■ SOURCE RECORDS ■
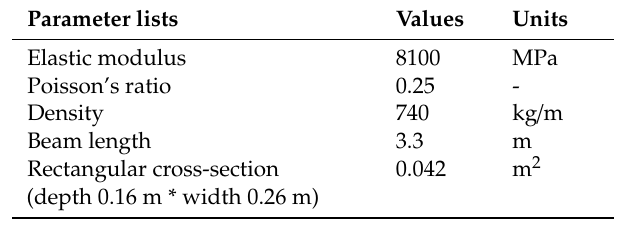
Table 1. Engineering properties employed in the simulation model.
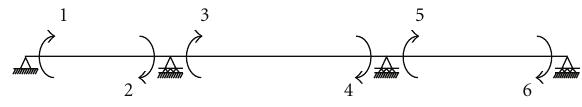
Figure 3: Reference coordinates of the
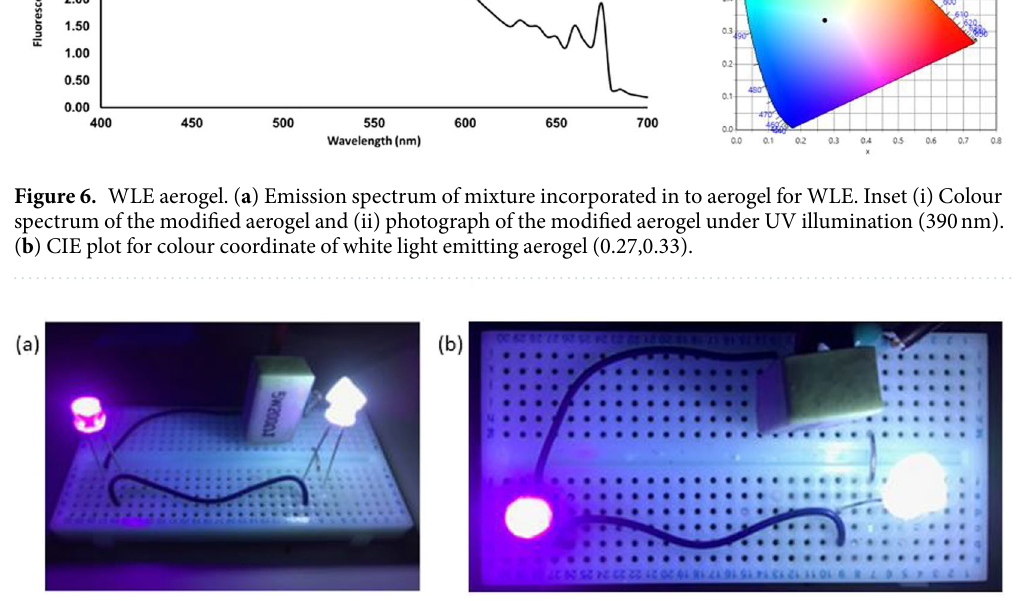
Figure 7. Side-by-side image for the same UV LED. In each image the left hand side is the uncoated UV LED and the right hand side LED is coated with aerogel to produce WLE. Both images are taken of the same experimental setup: ( a ) is a side view and ( b ) is a top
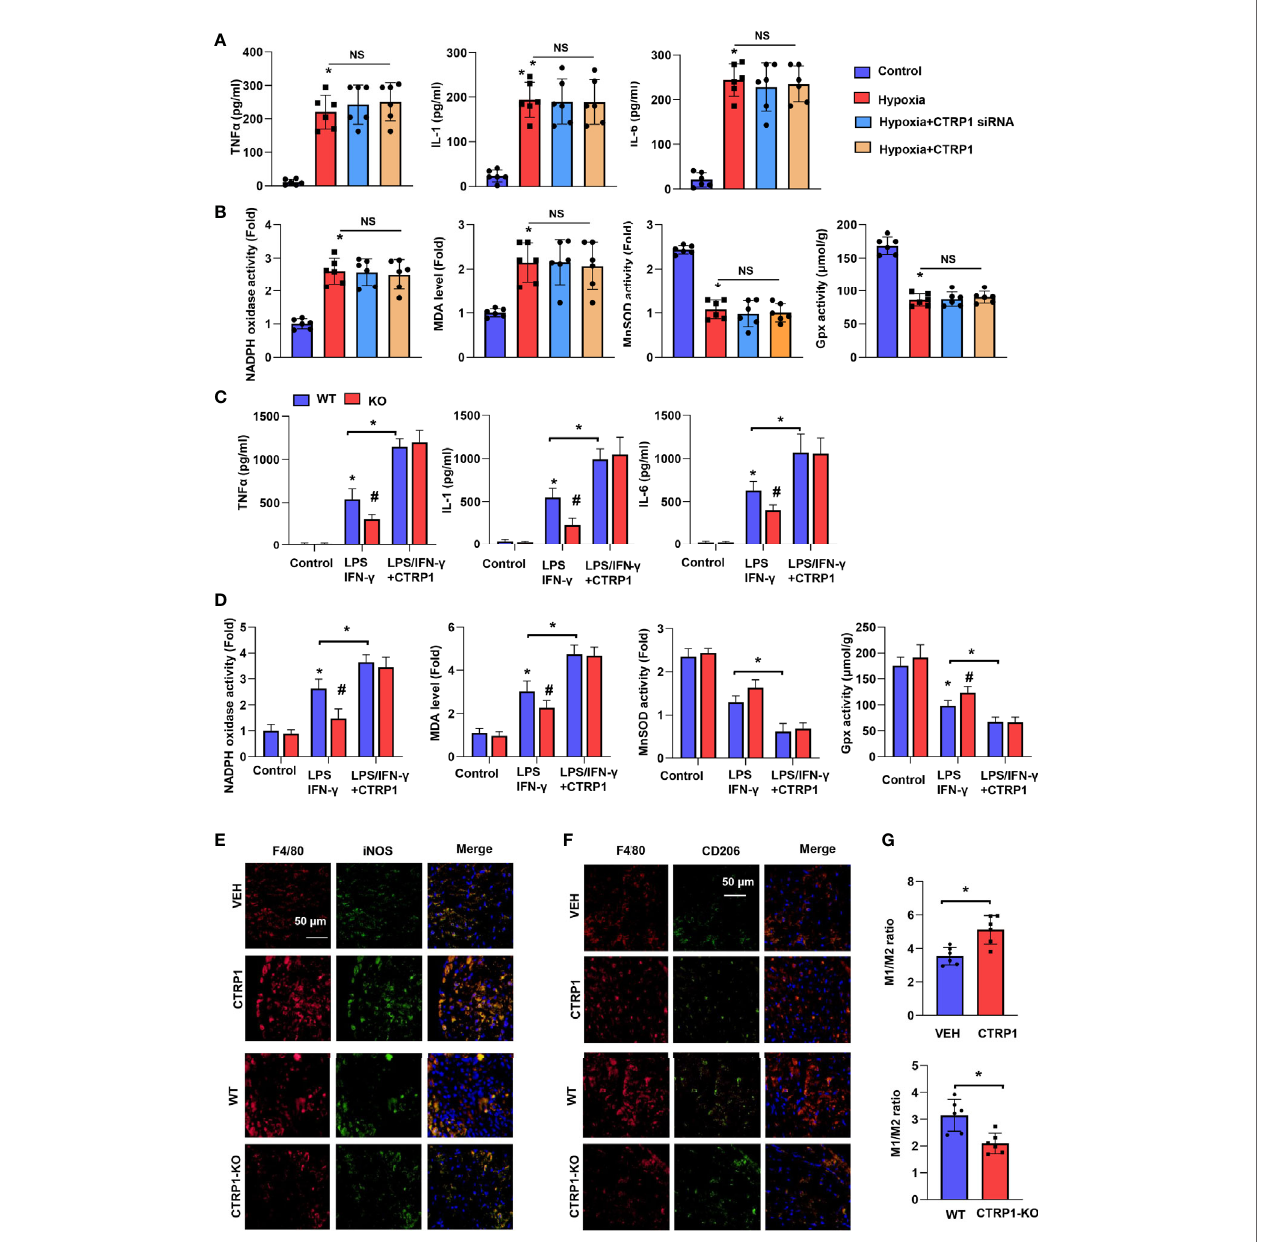
FIGURE 6 | Macrophages account for the effect of CTRP1 on cardiomyocytes. (A) In fl ammatory cytokine levels in NRCMs transfected with CTRP1 siRNA or the human recombinant CTRP1 protein under hypoxia (24 h). (B) Oxidase and anti-oxidase activities and MDA levels in NRCMs in the indicated groups. * P <0.05 vs. the control group. (C) Primary bone marrow-derived macrophages isolated from CTRP-/- mice treated with LPS/IFN- g and the CTRP1 protein for 24 h. In fl ammatory cytokine levels in the indicated groups. (D) NRCMs were cultured with the macrophage supernatants in the indicated groups. Oxidase and anti-oxidase activities and MDA levels in NRCMs. * P <0.05 vs. the WT control group. # P <0.05 vs. the WT-LPS+IFN- g group. All the in vitro experiments were repeated 3 times. NS, not signi fi cant. (E) Representative image of immuno fl uorescence staining for F4/80 and NOS2, or F4/80 and CD206 in CTRP1-KO mice post MI. (F) Representative image of immuno fl uorescence staining for F4/80 and NOS2, or F4/80 and CD206 in CTRP1 injected mice post MI. (G) Quanti fi cation result of F/480 + /NOS2 + to F/ 480 + /CD206 + macrophage ratio in the indicated group (n=6). * P <0.05 vs. the WT/VEH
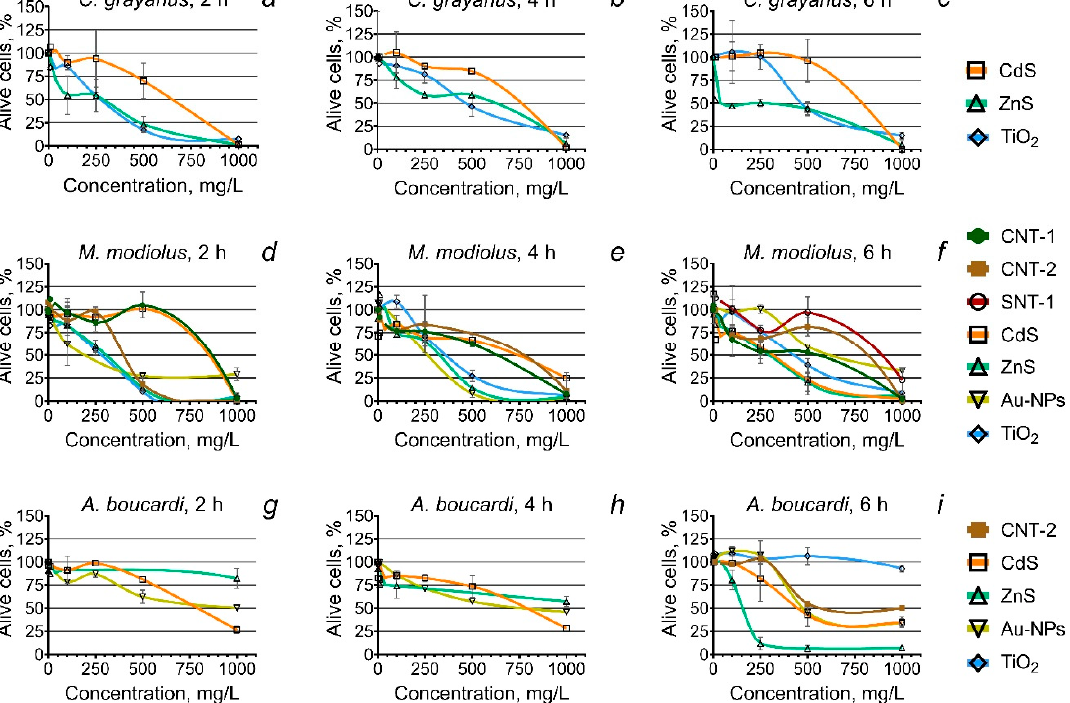
Figure 1. The viability of hemocyte cells of the molluscs C. grayanus , M. modiolus , and A. boucardi after the treatment with the nanoparticles (NPs); ( a–c ) the changes in the total number of alive C. grayanus hemocytes after 2, 4, and 6 h exposure to the NPs, respectively; ( d–f ) the changes in the total number of alive M. modiolus hemocytes after 2, 4, and 6 h exposure to the NPs, respectively; and ( g–i ) the changes in the total number of alive A. boucardi hemocytes after 2, 4, and 6 h exposure to the NPs, respectively. CNT, carbon nanotube; SNT, silicon nanotube.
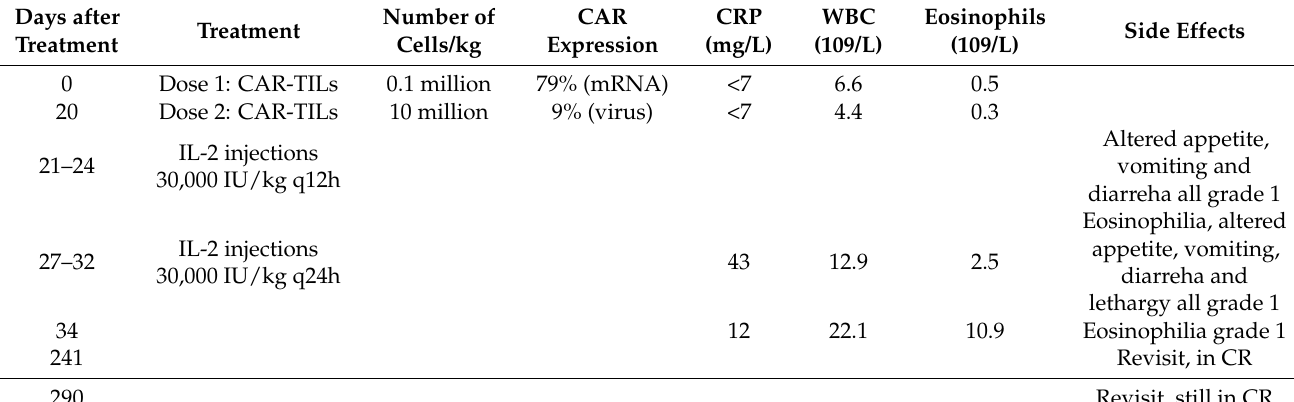
Table 2. Clinical responses to CAR-TIL treatment of Dog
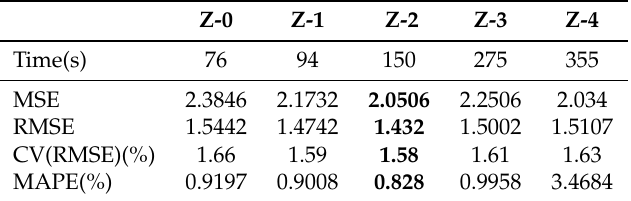
Table 2. Summary of accuracy metrics for RNN LSTM model forecasting: Zurich.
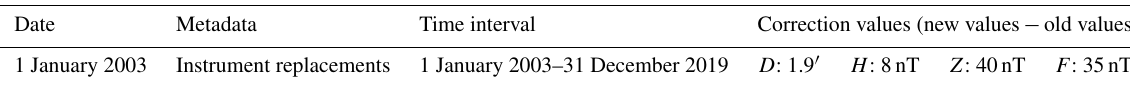
Figure 10. The contrast curve of SSH, COM, WHN, and GZH from 15 to 24 October 2013. Table 2. Date and the reasons recorded of the data to be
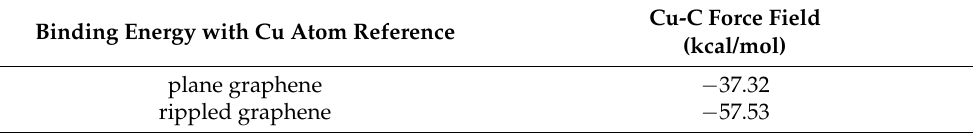
Table 5. Copper binding energies for plane and rippled graphene.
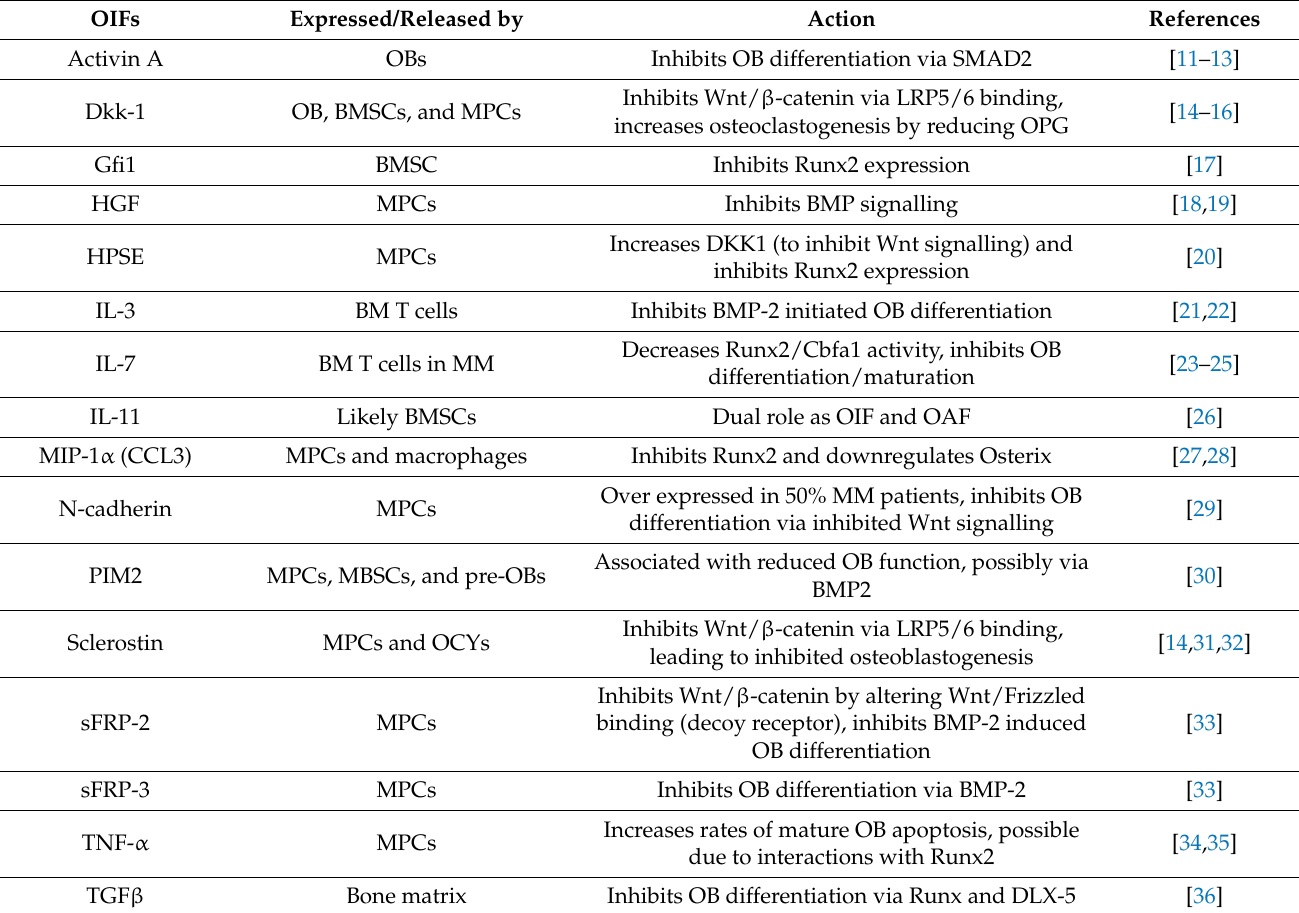
Table 1. Summary of osteoblast inhibiting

■ TASK OBJECTIVE ■
This exercise needs every entry retyped exactly, with the pictures removed.

■ PROBLEM SOLUTION ■
Table 1. Engineering properties employed in the simulation model.
Figure 3: Reference coordinates of the
Figure 7. Side-by-side image for the same UV LED. In each image the left hand side is the uncoated UV LED and the right hand side LED is coated with aerogel to produce WLE. Both images are taken of the same experimental setup: ( a ) is a side view and ( b ) is a top
FIGURE 6 | Macrophages account for the effect of CTRP1 on cardiomyocytes. (A) In fl ammatory cytokine levels in NRCMs transfected with CTRP1 siRNA or the human recombinant CTRP1 protein under hypoxia (24 h). (B) Oxidase and anti-oxidase activities and MDA levels in NRCMs in the indicated groups. * P <0.05 vs. the control group. (C) Primary bone marrow-derived macrophages isolated from CTRP-/- mice treated with LPS/IFN- g and the CTRP1 protein for 24 h. In fl ammatory cytokine levels in the indicated groups. (D) NRCMs were cultured with the macrophage supernatants in the indicated groups. Oxidase and anti-oxidase activities and MDA levels in NRCMs. * P <0.05 vs. the WT control group. # P <0.05 vs. the WT-LPS+IFN- g group. All the in vitro experiments were repeated 3 times. NS, not signi fi cant. (E) Representative image of immuno fl uorescence staining for F4/80 and NOS2, or F4/80 and CD206 in CTRP1-KO mice post MI. (F) Representative image of immuno fl uorescence staining for F4/80 and NOS2, or F4/80 and CD206 in CTRP1 injected mice post MI. (G) Quanti fi cation result of F/480 + /NOS2 + to F/ 480 + /CD206 + macrophage ratio in the indicated group (n=6). * P <0.05 vs. the WT/VEH
Figure 1. The viability of hemocyte cells of the molluscs C. grayanus , M. modiolus , and A. boucardi after the treatment with the nanoparticles (NPs); ( a–c ) the changes in the total number of alive C. grayanus hemocytes after 2, 4, and 6 h exposure to the NPs, respectively; ( d–f ) the changes in the total number of alive M. modiolus hemocytes after 2, 4, and 6 h exposure to the NPs, respectively; and ( g–i ) the changes in the total number of alive A. boucardi hemocytes after 2, 4, and 6 h exposure to the NPs, respectively. CNT, carbon nanotube; SNT, silicon nanotube.
Table 2. Clinical responses to CAR-TIL treatment of Dog
Table 2. Summary of accuracy metrics for RNN LSTM model forecasting: Zurich.
Figure 10. The contrast curve of SSH, COM, WHN, and GZH from 15 to 24 October 2013. Table 2. Date and the reasons recorded of the data to be
Table 5. Copper binding energies for plane and rippled graphene.
Table 1. Summary of osteoblast inhibiting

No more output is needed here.